*** Opening of Data shown ***

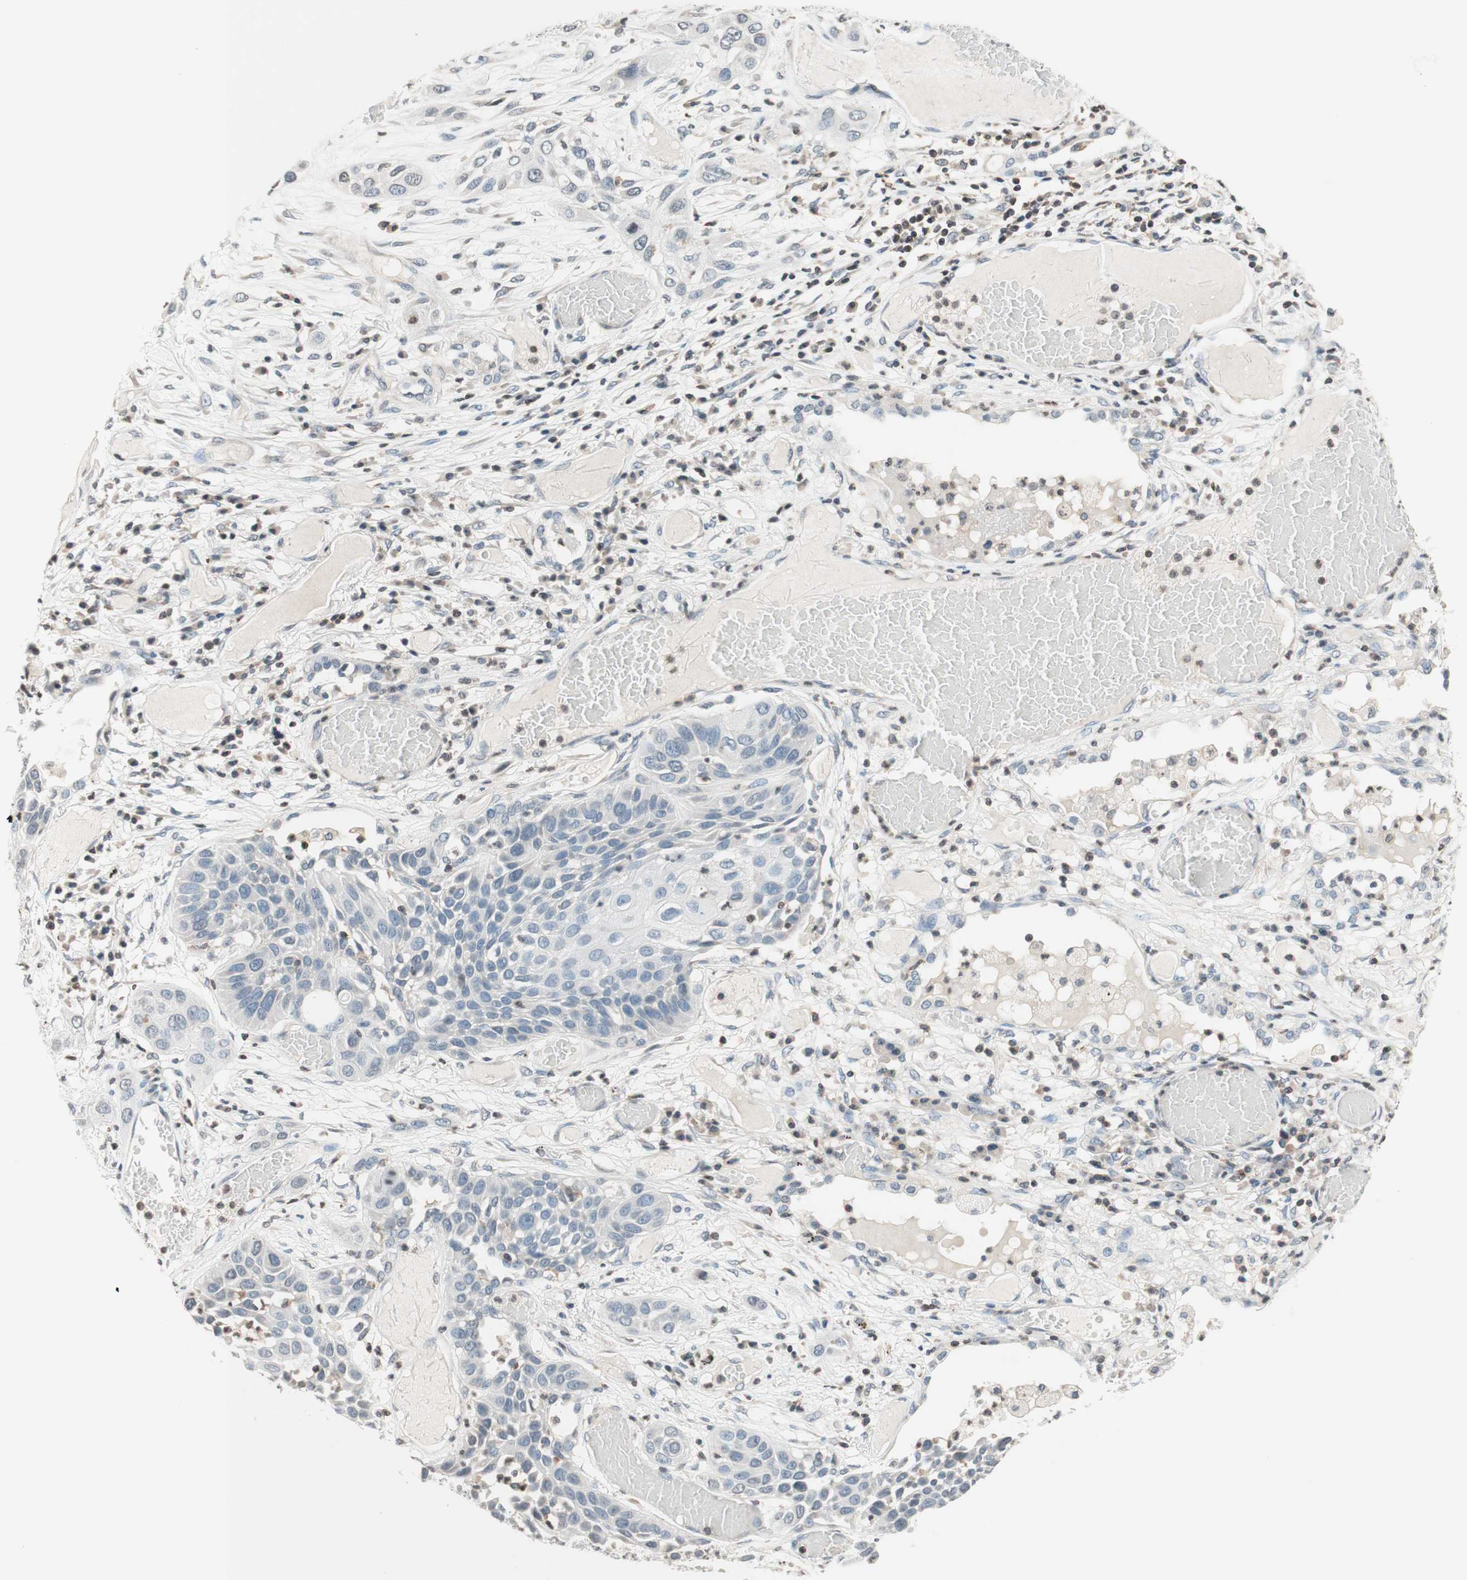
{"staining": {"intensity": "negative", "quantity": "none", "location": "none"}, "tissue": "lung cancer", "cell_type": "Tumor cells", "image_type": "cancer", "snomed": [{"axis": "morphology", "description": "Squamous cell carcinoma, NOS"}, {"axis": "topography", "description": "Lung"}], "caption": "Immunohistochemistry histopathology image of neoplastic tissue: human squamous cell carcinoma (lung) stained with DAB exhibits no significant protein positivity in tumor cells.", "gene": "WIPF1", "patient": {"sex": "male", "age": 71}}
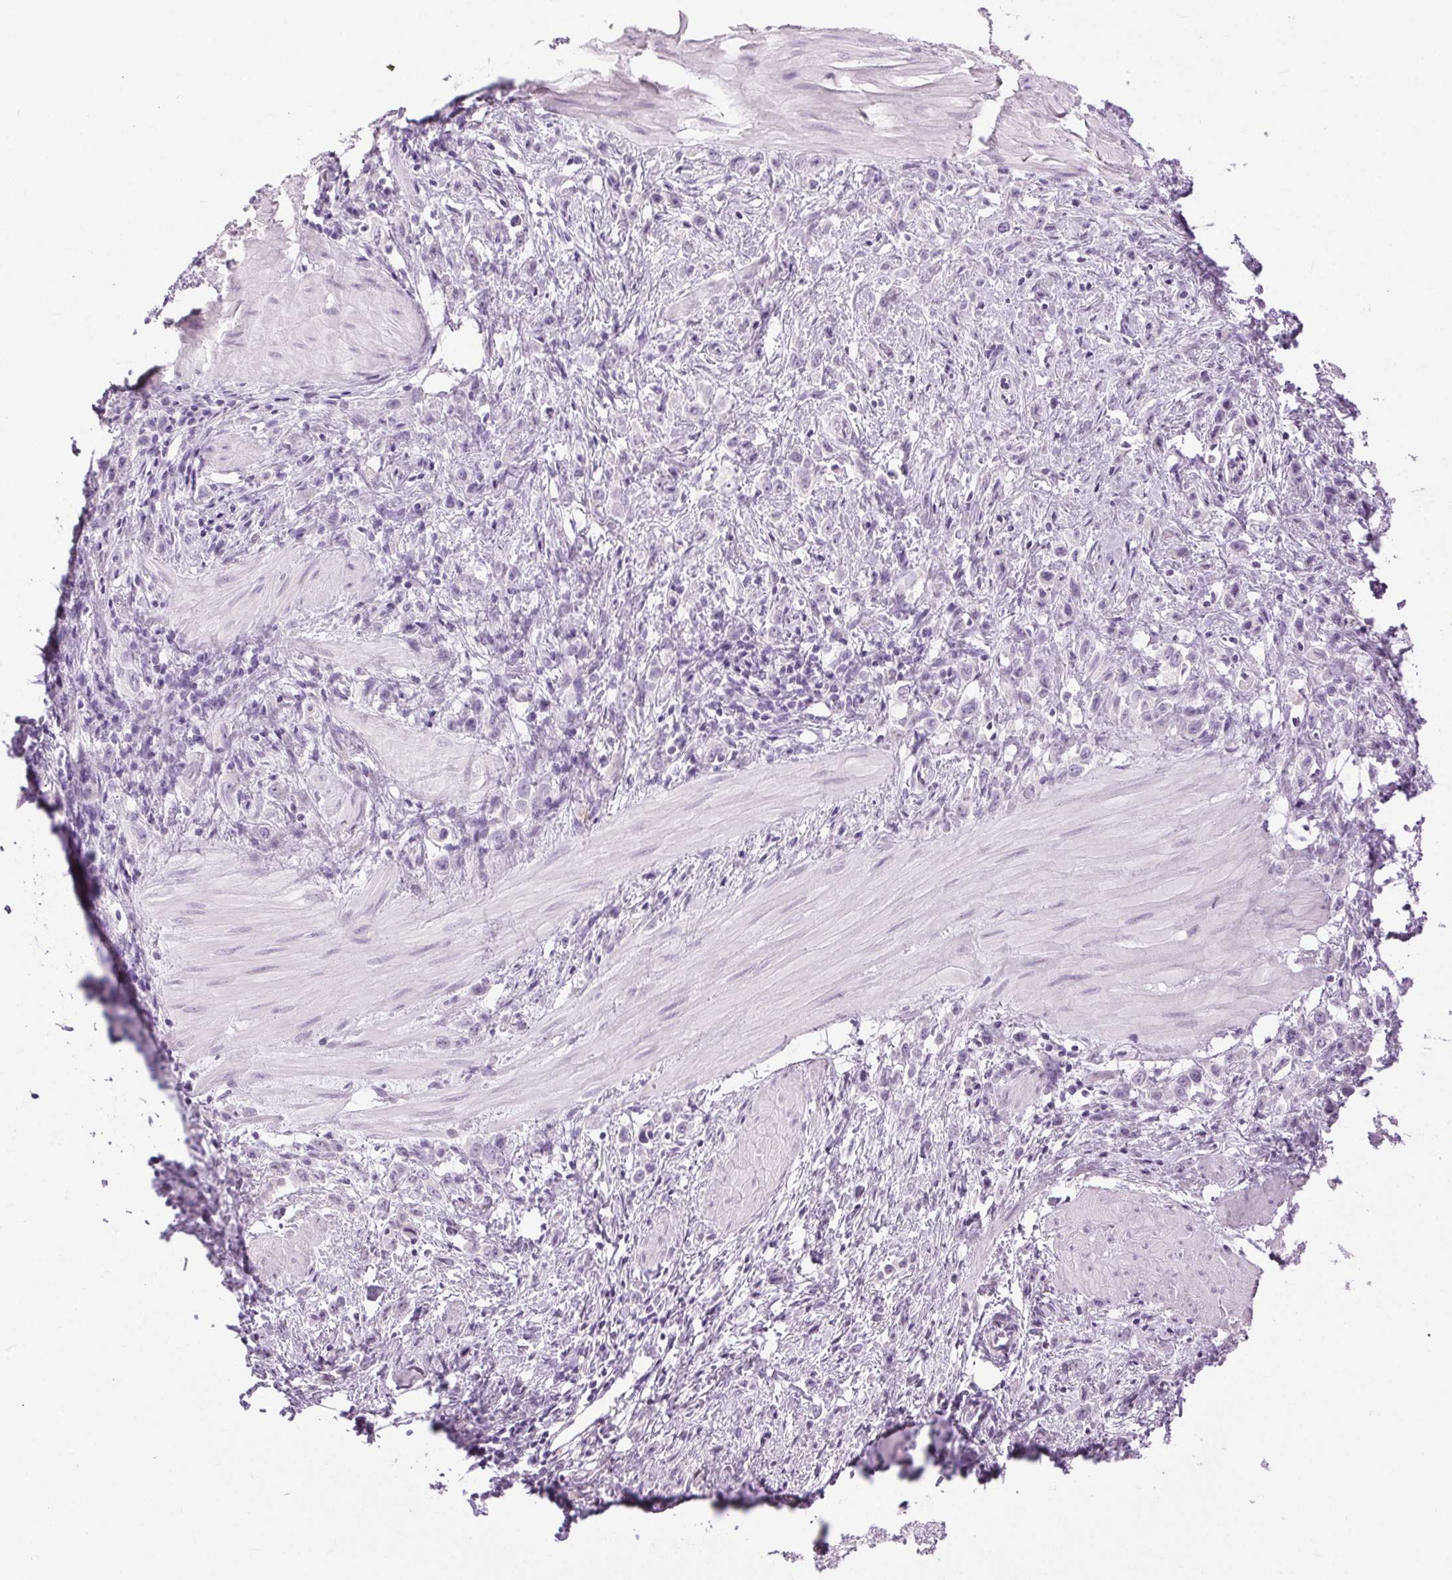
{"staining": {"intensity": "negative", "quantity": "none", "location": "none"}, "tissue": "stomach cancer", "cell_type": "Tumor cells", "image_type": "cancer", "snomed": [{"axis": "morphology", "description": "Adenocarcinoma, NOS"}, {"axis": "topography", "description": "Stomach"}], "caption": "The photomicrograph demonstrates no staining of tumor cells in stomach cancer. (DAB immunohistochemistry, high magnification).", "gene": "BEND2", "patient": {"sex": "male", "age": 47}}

*** Close of Data shown ***
*** Opening of Data shown ***

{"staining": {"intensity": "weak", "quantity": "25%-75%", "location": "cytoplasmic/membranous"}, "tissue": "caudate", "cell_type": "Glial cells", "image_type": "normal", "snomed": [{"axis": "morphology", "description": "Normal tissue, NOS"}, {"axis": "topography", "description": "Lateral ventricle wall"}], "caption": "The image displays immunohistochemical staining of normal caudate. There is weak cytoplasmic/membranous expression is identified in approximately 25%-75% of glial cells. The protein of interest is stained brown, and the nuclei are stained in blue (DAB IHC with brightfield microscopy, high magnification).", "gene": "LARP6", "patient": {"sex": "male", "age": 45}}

*** Close of Data shown ***
*** Opening of Data shown ***

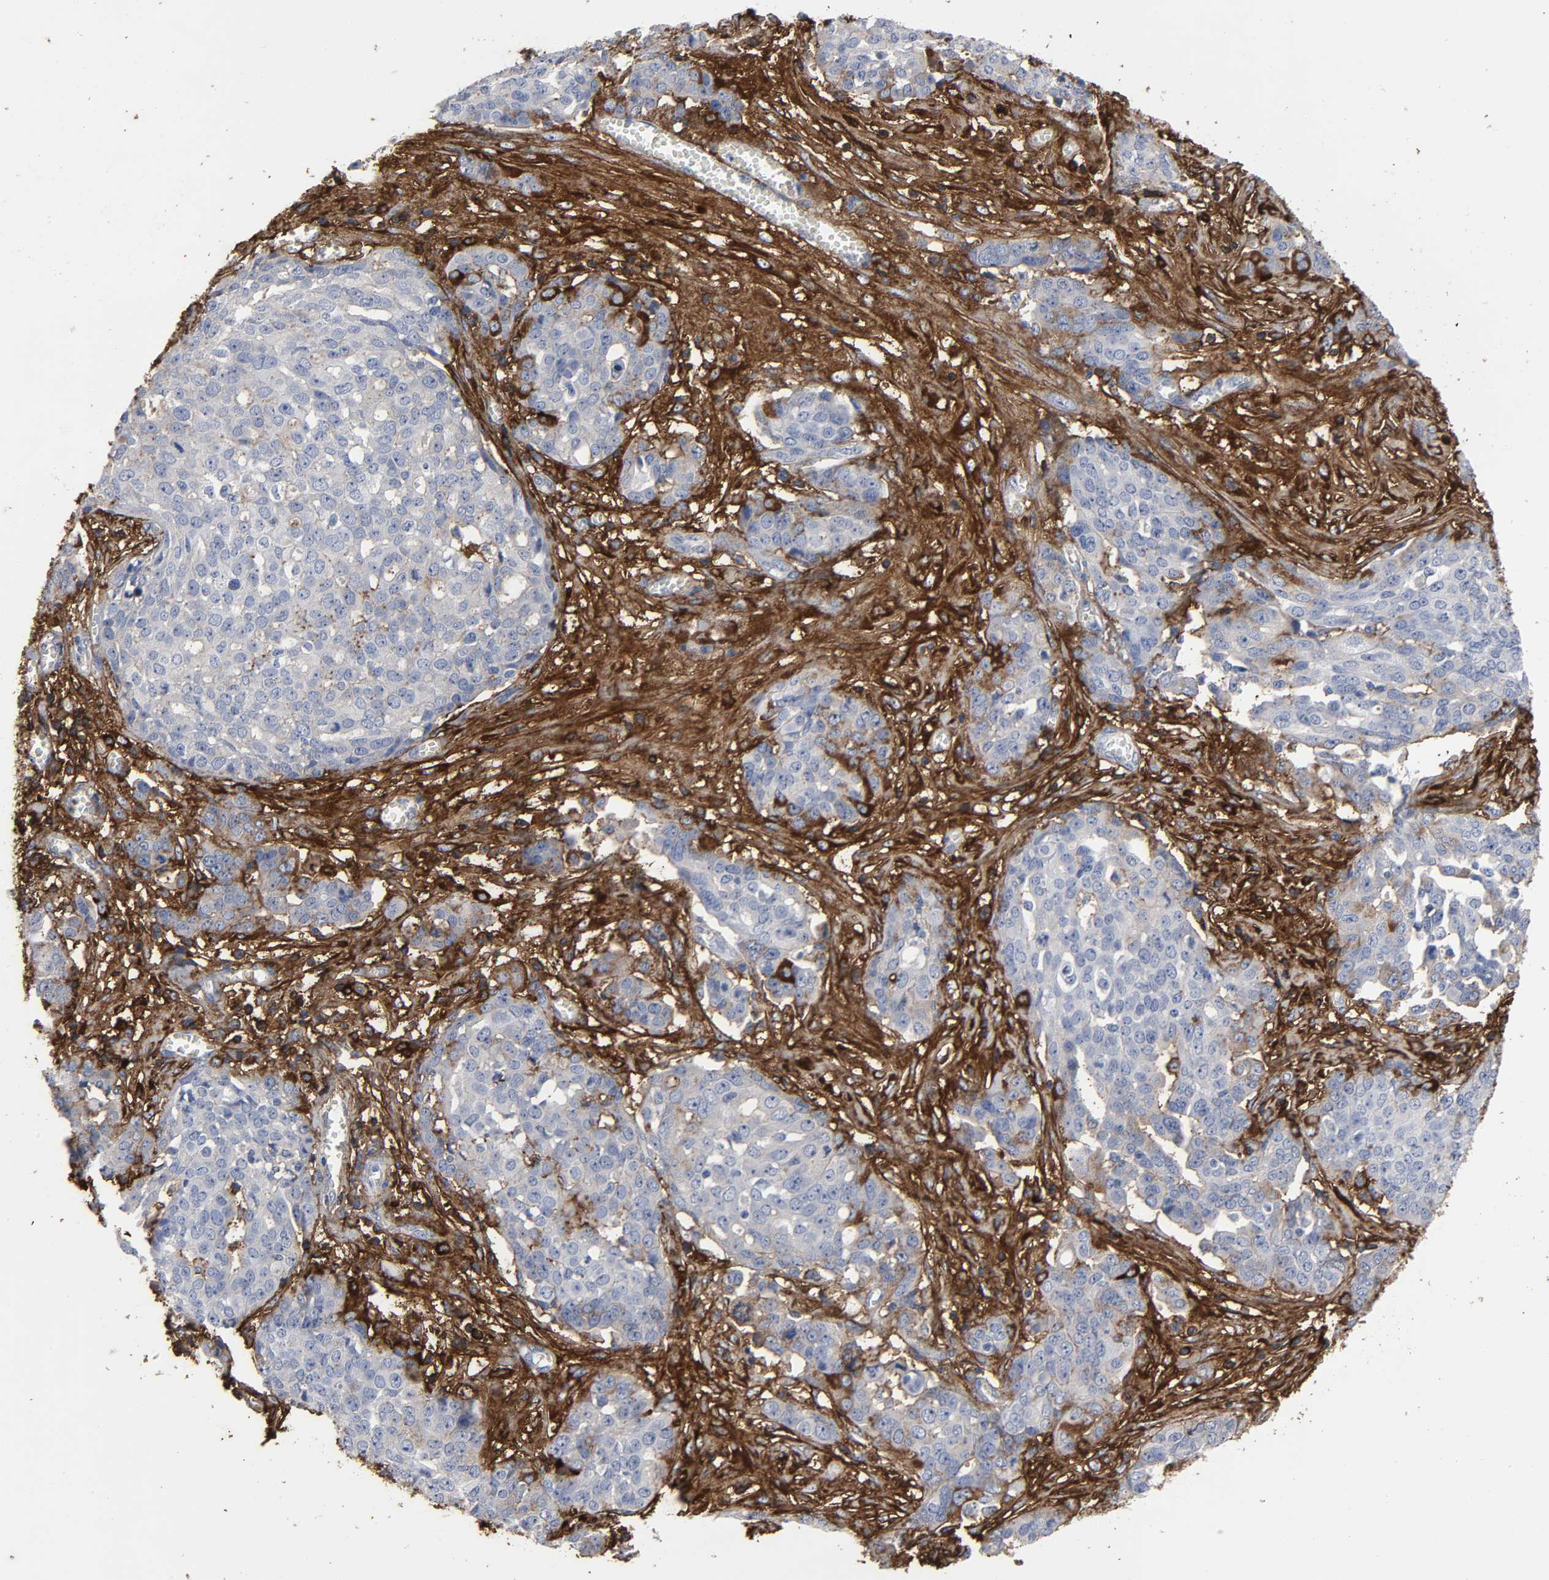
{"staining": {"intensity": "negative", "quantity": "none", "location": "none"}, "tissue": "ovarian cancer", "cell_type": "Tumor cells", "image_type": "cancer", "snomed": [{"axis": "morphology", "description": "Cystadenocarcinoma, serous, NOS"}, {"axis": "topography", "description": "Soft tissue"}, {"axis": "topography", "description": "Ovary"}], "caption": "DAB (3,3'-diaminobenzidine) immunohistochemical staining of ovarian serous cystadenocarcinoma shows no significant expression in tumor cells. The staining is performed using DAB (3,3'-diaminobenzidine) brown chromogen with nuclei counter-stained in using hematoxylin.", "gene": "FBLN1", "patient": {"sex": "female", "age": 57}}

*** Close of Data shown ***

Print everything from the line with "histopathology image of" down to the line with "photomicrograph demonstrates no" in the entries above, both lines included and nothing more, without the pictures.

Answer for the task:
{"staining": {"intensity": "negative", "quantity": "none", "location": "none"}, "tissue": "lung cancer", "cell_type": "Tumor cells", "image_type": "cancer", "snomed": [{"axis": "morphology", "description": "Squamous cell carcinoma, NOS"}, {"axis": "topography", "description": "Lung"}], "caption": "Immunohistochemistry histopathology image of neoplastic tissue: human squamous cell carcinoma (lung) stained with DAB exhibits no significant protein positivity in tumor cells.", "gene": "WIPF1", "patient": {"sex": "male", "age": 71}}
{"staining": {"intensity": "negative", "quantity": "none", "location": "none"}, "tissue": "stomach cancer", "cell_type": "Tumor cells", "image_type": "cancer", "snomed": [{"axis": "morphology", "description": "Adenocarcinoma, NOS"}, {"axis": "topography", "description": "Stomach"}], "caption": "The photomicrograph demonstrates no staining of tumor cells in stomach cancer. (DAB immunohistochemistry, high magnification).", "gene": "BEND2", "patient": {"sex": "male", "age": 47}}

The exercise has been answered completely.